Dit betekent dat als je een '403' ontvangt, je ook een 'Verboden' moet ontvangen, of als je een '404' ontvangt, dan zou je een 'niet gevonden' bericht moeten ontvangen.
Persoonlijk heb ik vastgesteld dat deze specifieke waarden belangrijk zijn voor het stellen van de diagnose wanneer er problemen zijn ontstaan met verzoeken die ik heb gedaan.
Ten slotte verwijst de cookie-array naar alle informatie die via de draad is verzonden op basis van de cookies die bestaan tussen de huidige client en de server die de communicatie maken..

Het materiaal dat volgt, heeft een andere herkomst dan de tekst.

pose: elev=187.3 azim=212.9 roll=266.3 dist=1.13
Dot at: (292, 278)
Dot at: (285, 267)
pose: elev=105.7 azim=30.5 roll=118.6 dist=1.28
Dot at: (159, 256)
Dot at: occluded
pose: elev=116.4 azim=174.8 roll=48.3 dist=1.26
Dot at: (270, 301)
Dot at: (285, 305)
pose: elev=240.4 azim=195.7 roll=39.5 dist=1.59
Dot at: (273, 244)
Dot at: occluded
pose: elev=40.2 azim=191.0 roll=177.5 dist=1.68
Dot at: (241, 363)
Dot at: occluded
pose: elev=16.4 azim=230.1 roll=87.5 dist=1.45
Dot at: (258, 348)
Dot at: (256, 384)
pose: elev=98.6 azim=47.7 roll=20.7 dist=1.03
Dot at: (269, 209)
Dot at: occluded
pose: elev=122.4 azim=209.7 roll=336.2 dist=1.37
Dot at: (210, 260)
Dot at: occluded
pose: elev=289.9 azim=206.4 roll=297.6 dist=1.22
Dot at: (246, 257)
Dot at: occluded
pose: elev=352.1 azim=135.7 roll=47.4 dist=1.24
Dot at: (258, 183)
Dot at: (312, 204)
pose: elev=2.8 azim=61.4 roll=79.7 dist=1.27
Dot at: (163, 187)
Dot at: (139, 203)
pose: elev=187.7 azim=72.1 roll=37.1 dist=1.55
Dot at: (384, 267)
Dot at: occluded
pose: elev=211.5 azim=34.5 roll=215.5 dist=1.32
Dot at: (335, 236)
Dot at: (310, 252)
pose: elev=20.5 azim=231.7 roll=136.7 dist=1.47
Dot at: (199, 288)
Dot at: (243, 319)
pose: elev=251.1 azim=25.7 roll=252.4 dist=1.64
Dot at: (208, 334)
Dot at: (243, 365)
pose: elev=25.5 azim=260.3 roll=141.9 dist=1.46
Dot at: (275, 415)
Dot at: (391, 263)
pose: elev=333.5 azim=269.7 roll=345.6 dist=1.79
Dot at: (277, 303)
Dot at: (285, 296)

Afhankelijk van de aard van uw verzoek is dit al dan niet leeg. Dit varieert te veel per geval om een definitieve gids te bieden. Kortom, als er geen cookies zijn vastgesteld tussen de twee verbindingen, dan is deze waarschijnlijk altijd leeg; anders worden de gegevens die de cookie-array bevatten specifiek gebaseerd op de cookies die tussen de twee services bestaan.
Over het geheel genomen is er een behoorlijke hoeveelheid gegevens en het zullen variëren van aanvraag tot aanvraag op basis van wat u wilt ontvangen en op basis van de reactie van de server; het punt is echter dat je het nu weet wat te verwachten en op de juiste manier om te gaan met alle zaken.
Als het slechter gaat met je werk, kun je altijd een debugger gebruiken of gewoon wat foutopsporingsopdrachten plaatsen, zoals print_r
of var_dump
om te zien wat de server teruggeeft, zodat u de fouten netjes kunt afhandelen.
Later zullen we de WordPress HTTP API opnieuw bezoeken om andere methoden te onderzoeken, zoals wp_remote_post
en wp_remote_request
zodat we een volledig beeld krijgen van de HTTP API.
Tot die tijd zal deze serie u hopelijk een even diepgaande verslaggeving hebben opgeleverd wp_remote_get
om niet alleen uw werk te verbeteren, maar ook om uw nieuwsgierigheid te kweken over wat er nog meer mogelijk is als het gaat om aanvragen op afstand.